I still recall being so obsessed by the Judiciary Committee hearings that I listened to them through an earphone while pushing a baby stroller through the mall. I remember watching Arlen Specter and Orrin Hatch hard at work, attempting to destroy Anita Hill, and finally understanding what the Salem Witch Trials must have been like. I remember being torn between awe at Chairman Joe Biden's pomposity and amazement at the goings-on in his scalp. I remember calling my friend Jack Rosenthal, then the editor of the editorial page of the New York Times, nearly every day, haranguing him to stiffen the Senate's opposition. To this day, I recall my revulsion at George H.W. Bush's cynically gleeful, preposterous attempt to frame the Thomas nomination as a filling of the Thurgood Marshall seat.

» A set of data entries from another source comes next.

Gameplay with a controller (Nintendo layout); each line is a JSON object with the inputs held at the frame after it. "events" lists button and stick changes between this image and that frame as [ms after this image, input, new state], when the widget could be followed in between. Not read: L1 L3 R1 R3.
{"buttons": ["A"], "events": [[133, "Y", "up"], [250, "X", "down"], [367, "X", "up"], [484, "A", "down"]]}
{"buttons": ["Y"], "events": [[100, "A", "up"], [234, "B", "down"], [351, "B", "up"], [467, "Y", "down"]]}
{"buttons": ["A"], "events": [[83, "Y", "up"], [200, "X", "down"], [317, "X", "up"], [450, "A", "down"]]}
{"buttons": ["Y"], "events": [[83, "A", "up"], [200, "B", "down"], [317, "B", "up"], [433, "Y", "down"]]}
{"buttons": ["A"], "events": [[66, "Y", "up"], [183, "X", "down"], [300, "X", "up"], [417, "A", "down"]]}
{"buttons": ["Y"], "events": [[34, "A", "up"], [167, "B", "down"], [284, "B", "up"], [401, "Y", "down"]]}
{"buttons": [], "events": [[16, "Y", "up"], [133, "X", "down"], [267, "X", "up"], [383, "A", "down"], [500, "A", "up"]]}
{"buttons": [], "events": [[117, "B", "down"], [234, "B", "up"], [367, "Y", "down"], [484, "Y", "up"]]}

It turns out, of course, that the alarming character traits Anita Hill observed in her boss Clarence Thomas were nothing compared to the nutcase judicial temperament he has since revealed. At his confirmation hearing, Thomas -- like Marshall before him, and Roberts and Alito after him -- paid tribute to stare decisis, the importance of precedent in guiding Supreme Court decisions. But no less an authority than arch-conservative fellow Associate Justice Antonin Scalia told Thomas' biographer, Ken Foskett, that Thomas "doesn't believe in stare decisis, period." If you think nutcase is too strong a word to summarize that view, listen again to Scalia, as quoted in this Terry Gross interview with Jeff Toobin about his new Supreme Court book, The Nine:

Mr. TOOBIN: Clarence Thomas is not just the most conservative member of the Rehnquist court or the Roberts court. He's the most conservative justice to serve on the court since the 1930s. If you take what Thomas says seriously, if you read his opinions, particularly about issues like the scope of the federal government, he basically thinks that the entire work of the New Deal is unconstitutional. He really believes in a conception of the federal government that hasn't been supported by the justices since Franklin Roosevelt made his appointments to the court. You know, I went to a speech that Justice Scalia gave at a synagogue here in New York a couple of years ago, and someone asked him, `What's the difference between your judicial philosophy and Justice Thomas?' I thought a very good question. And Scalia talked for a while and he said, `Look, I'm a conservative. I'm a texturalist. I'm an originalist. But I'm not a nut.' And I thought that...
GROSS: Meaning that he thinks Thomas is one.
Mr. TOOBIN: Well, that was certainly the implication.
GROSS: Mm-hmm.
Mr. TOOBIN: It was pretty amazing. I mean, Thomas is well outside the mainstream, even of the conservatives on the court.

The Roberts-Scalia-Thomas-Alito-and-sometimes-Kennedy fivesome on the Court today is the closest the country has come to the domination of the third branch of government by the same ideology that gave us the Bush administration and its Congressional and Fourth Estate enablers. If Justice Stevens can hang on, and if Democrats can nominate and confirm his successor, there is a chance that the Constitution can continue to rely on the better angels of Justice Kennedy's nature. But even so, I fear that the first Monday in October has lost an essential element of its grandeur for years to come. When Justice Souter wept after the Bush v. Gore decision, he was not only mourning the naked politicization of justice; he was anticipating the tragic abrogation of the Constitution that we have experienced in the seven years since. No reaction to that silent coup is more appallingly prescient than what Justice Thomas now tells us in his memoir was his reaction when his wife came to him in his bath to say that the Senate had confirmed him 52 to 48: "Whoop-dee-damn-doo."